### TASK STATEMENT
Put every line of the data below into a numbered list, skipping any blank lines. Leave the pictures out of your answer.

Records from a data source
* start *

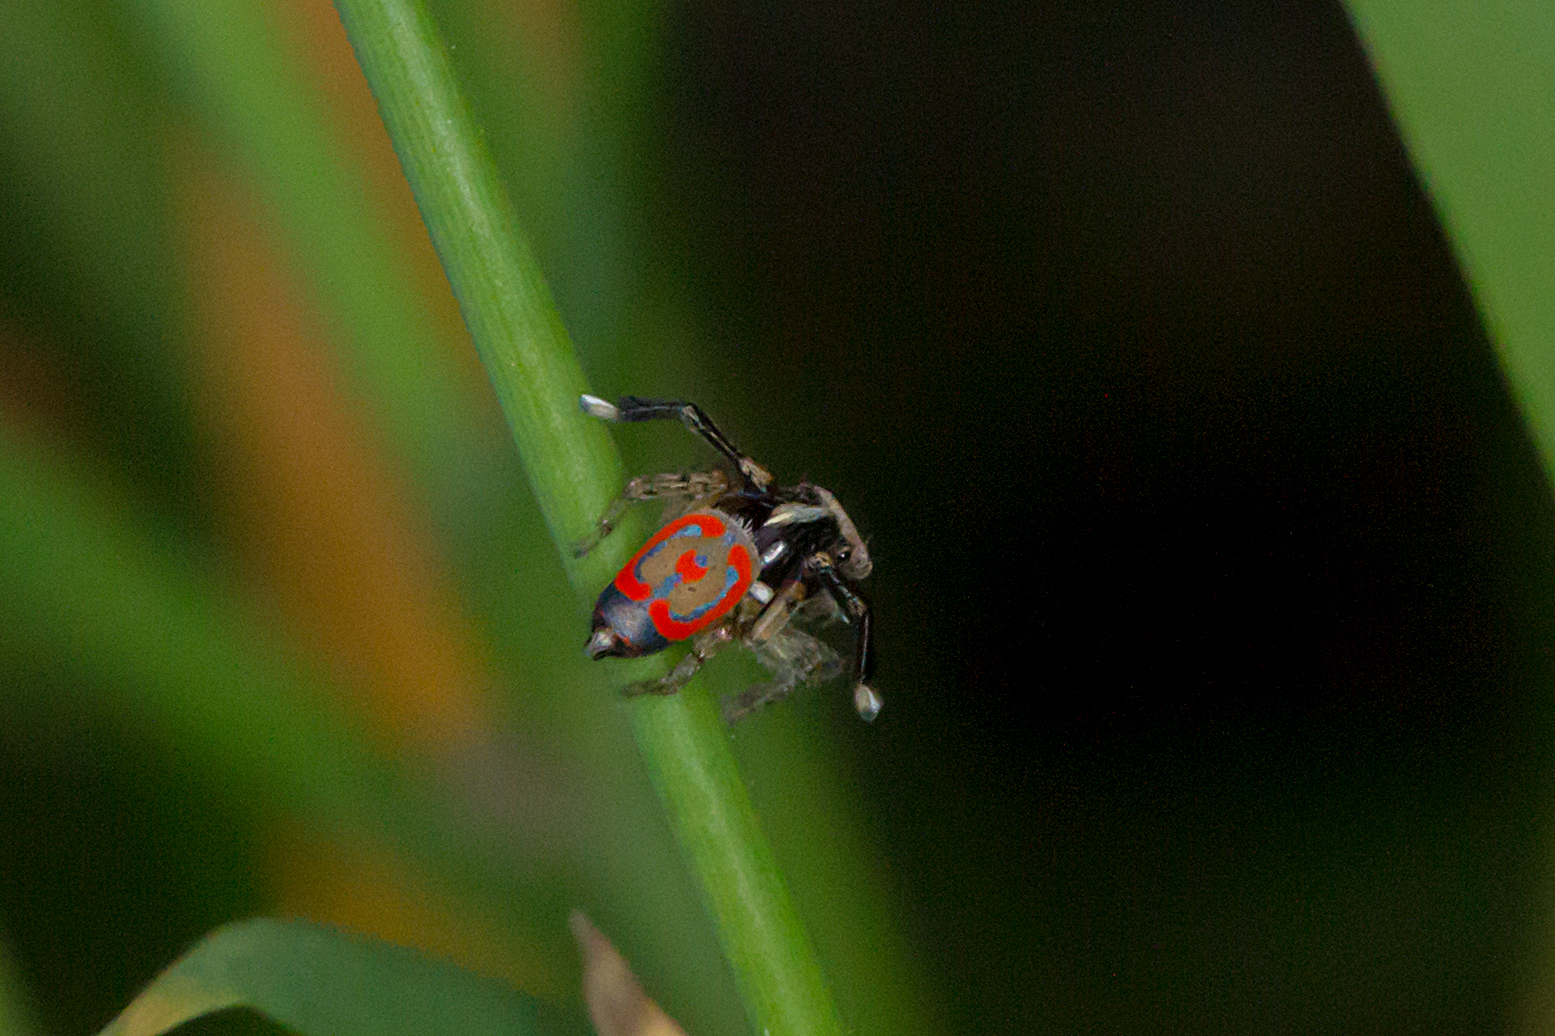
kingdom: Animalia
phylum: Arthropoda
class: Arachnida
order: Araneae
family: Salticidae
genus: Maratus
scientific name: Maratus pavonis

* end *

### SOLUTION TO THIS EXERCISE
1. kingdom: Animalia
2. phylum: Arthropoda
3. class: Arachnida
4. order: Araneae
5. family: Salticidae
6. genus: Maratus
7. scientific name: Maratus pavonis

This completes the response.